Trecho do documento:
* * * * * * * * *

Simplesmente funciona. Só que não #
É claro: gostamos quando alguém simplesmente resolve os nossos problemas. De Deus até o entregador da Amazon. Até nos dispomos a algum nível de compromisso: pagar boletos, rezar alguns minutos por dia.
Também exercemos um papel no contrato social da conveniência: às vezes, nós somos o resolvedor dos problemas alheios. Você cuida da minha ignorância e eu da sua.
Isso deveria funcionar.
Deveria.
E funciona. Ainda assim, existem inúmeras falhas e consequências invisíveis no gerenciamento da conveniência. O tempo todo. É isso que grupos como o REvil revelam: vivemos numa frágil ilusão de eficiência. É uma espécie de transparência forçada.
E então? #
Ataques terroristas e hackings sugerem vários tipos de ajustes numa sociedade. Mas, geralmente, implementamos apenas um: colocar mais um cadeado na porta, delegar mais poder para alguém (Estado ou corporação).
Por que não investigar outras alternativas? Por exemplo:
- Diminuir o tamanho das corporações.
- Descentralizar o gerenciamento dos processos, o que traria um efeito similar ao de ter muitos motores num avião (se um falha, outro assume o trabalho).
- Adaptar processos a contextos mais adequados para cada comunidade.
- Investir em desalienação.
- Garantir a diversidade na prestação de serviços essenciais.
- Proteger a diversidade de demandas. Por exemplo, se há lobby e marketing para consumirmos as mesmas coisas, maior é o alcance dos ataques às corporações.
E ok. Paro por aqui. Estes são pontos de vista que trazem os seus próprios problemas. Essencialmente, é o clássico debate entre autogestão e controle institucional. Em outras palavras, as pessoas realmente conseguiriam se informar e implementar soluções melhores que as corporativas?
Como sempre, fica um grande não sei.
Ainda assim, eu gostaria que você saísse com, pelo menos, uma ideia desse texto: a de que delegar mais poder e criar mais pontos de alienação são soluções ilusórias. Elas geram ainda mais pontos frágeis, exploráveis por terroristas. Ou por sequestradores de dados.

* * * * * * * * *

Registros de dados salvos:

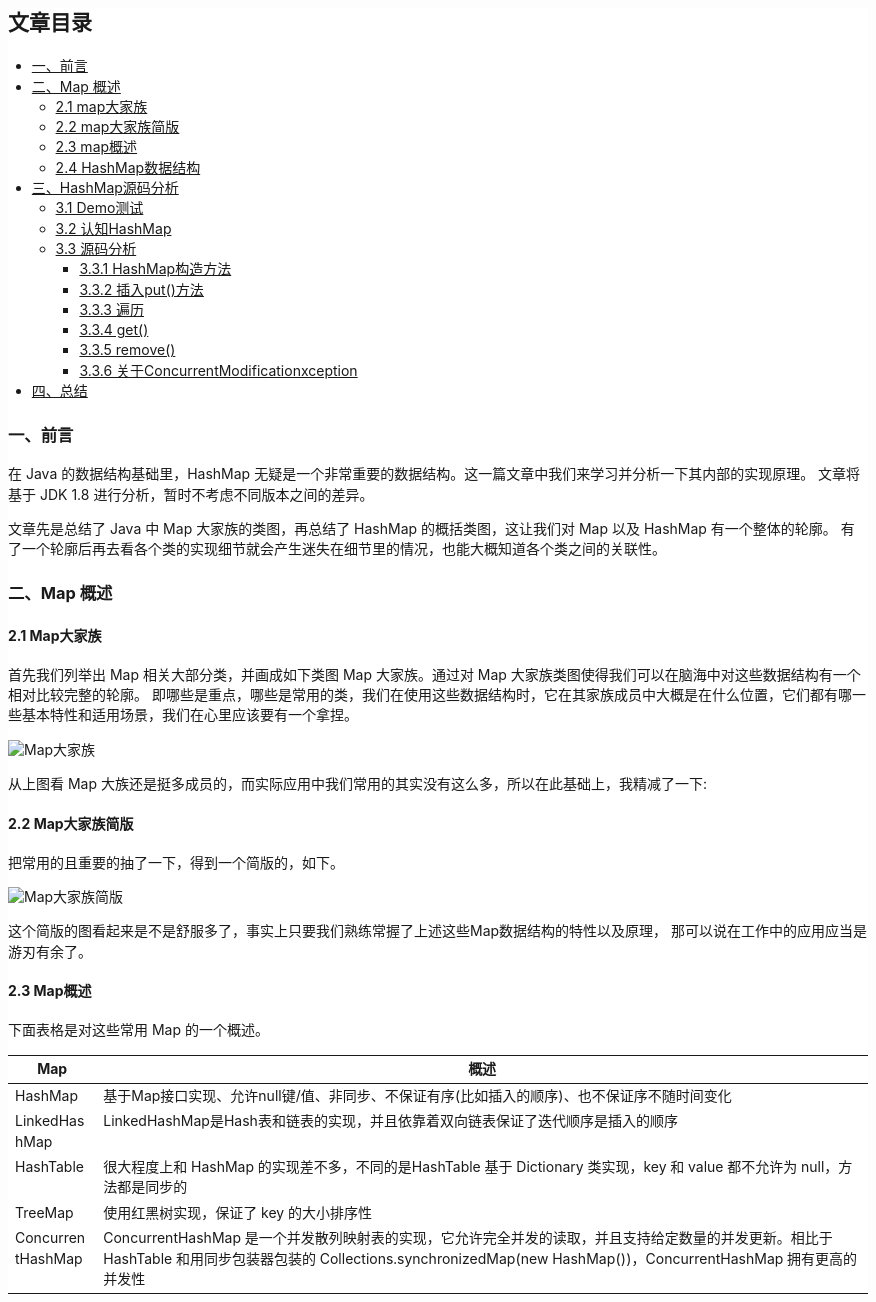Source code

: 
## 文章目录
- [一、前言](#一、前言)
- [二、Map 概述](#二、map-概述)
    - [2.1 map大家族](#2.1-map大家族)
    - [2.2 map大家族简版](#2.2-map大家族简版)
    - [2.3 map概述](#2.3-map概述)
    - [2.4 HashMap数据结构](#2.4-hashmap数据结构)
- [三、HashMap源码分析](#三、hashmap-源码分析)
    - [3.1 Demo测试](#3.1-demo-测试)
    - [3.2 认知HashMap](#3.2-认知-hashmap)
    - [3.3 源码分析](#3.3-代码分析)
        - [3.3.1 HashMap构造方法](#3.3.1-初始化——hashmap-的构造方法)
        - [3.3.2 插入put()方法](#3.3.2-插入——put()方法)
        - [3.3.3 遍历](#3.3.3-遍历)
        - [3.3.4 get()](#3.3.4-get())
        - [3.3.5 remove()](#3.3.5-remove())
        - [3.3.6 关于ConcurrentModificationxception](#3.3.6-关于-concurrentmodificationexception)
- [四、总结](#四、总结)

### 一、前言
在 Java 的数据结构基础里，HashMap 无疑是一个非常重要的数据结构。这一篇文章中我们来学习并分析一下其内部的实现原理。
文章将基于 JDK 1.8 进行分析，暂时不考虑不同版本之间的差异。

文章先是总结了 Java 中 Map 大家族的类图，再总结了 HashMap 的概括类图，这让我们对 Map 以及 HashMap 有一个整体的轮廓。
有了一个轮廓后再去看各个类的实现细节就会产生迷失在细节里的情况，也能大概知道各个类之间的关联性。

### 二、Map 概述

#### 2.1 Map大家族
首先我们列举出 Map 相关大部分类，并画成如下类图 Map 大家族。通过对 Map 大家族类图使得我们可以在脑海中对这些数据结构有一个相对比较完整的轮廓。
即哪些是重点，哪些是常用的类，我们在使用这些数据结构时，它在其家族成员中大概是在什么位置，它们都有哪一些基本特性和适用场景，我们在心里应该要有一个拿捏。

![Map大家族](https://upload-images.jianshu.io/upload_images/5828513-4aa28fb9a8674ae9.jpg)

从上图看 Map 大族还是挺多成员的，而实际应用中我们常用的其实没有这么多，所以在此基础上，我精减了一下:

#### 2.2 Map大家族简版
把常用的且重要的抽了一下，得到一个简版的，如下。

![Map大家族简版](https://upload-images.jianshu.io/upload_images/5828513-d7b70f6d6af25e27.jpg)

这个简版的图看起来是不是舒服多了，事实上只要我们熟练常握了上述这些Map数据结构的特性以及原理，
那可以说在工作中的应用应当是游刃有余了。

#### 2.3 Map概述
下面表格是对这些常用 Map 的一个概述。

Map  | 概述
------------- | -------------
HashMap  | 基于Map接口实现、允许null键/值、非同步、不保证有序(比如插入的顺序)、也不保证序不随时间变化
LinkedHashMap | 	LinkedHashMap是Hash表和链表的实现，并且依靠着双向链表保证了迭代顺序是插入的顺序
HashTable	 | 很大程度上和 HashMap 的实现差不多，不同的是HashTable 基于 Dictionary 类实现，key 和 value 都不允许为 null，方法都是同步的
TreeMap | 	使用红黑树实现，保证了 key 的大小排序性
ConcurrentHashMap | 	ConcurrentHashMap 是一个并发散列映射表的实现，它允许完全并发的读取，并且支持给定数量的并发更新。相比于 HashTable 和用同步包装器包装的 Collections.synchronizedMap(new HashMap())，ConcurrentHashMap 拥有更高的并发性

* * * * * * * * *

Tarefa escrita 1:
Indique se cada afirmação abaixo está de acordo com o trecho do documento, respondendo sim ou não e citando literalmente as palavras do trecho que decidem a questão.
(a) Grupos como o REvil revelam que vivemos numa frágil ilusão de eficiência.
(b) Diante de ataques terroristas e hackings, costumamos implementar vários tipos de ajustes na sociedade.
(c) A descentralização do gerenciamento dos processos é comparada a ter muitos motores num avião.
Tarefa escrita 2:
Transcreva da listagem a parte que começa na linha que contém "文章先是总结了 Java 中" e termina na linha que contém "下面表格是对这些常用 Map 的一个概述。", incluindo essas duas linhas.

Sua resposta 1:
(a) Sim: "É isso que grupos como o REvil revelam: vivemos numa frágil ilusão de eficiência."
(b) Não: "Mas, geralmente, implementamos apenas um: colocar mais um cadeado na porta, delegar mais poder para alguém (Estado ou corporação)."
(c) Sim: "Descentralizar o gerenciamento dos processos, o que traria um efeito similar ao de ter muitos motores num avião (se um falha, outro assume o trabalho)."

Sua resposta 2:
文章先是总结了 Java 中 Map 大家族的类图，再总结了 HashMap 的概括类图，这让我们对 Map 以及 HashMap 有一个整体的轮廓。
有了一个轮廓后再去看各个类的实现细节就会产生迷失在细节里的情况，也能大概知道各个类之间的关联性。

### 二、Map 概述

#### 2.1 Map大家族
首先我们列举出 Map 相关大部分类，并画成如下类图 Map 大家族。通过对 Map 大家族类图使得我们可以在脑海中对这些数据结构有一个相对比较完整的轮廓。
即哪些是重点，哪些是常用的类，我们在使用这些数据结构时，它在其家族成员中大概是在什么位置，它们都有哪一些基本特性和适用场景，我们在心里应该要有一个拿捏。

![Map大家族](https://upload-images.jianshu.io/upload_images/5828513-4aa28fb9a8674ae9.jpg)

从上图看 Map 大族还是挺多成员的，而实际应用中我们常用的其实没有这么多，所以在此基础上，我精减了一下:

#### 2.2 Map大家族简版
把常用的且重要的抽了一下，得到一个简版的，如下。

![Map大家族简版](https://upload-images.jianshu.io/upload_images/5828513-d7b70f6d6af25e27.jpg)

这个简版的图看起来是不是舒服多了，事实上只要我们熟练常握了上述这些Map数据结构的特性以及原理，
那可以说在工作中的应用应当是游刃有余了。

#### 2.3 Map概述
下面表格是对这些常用 Map 的一个概述。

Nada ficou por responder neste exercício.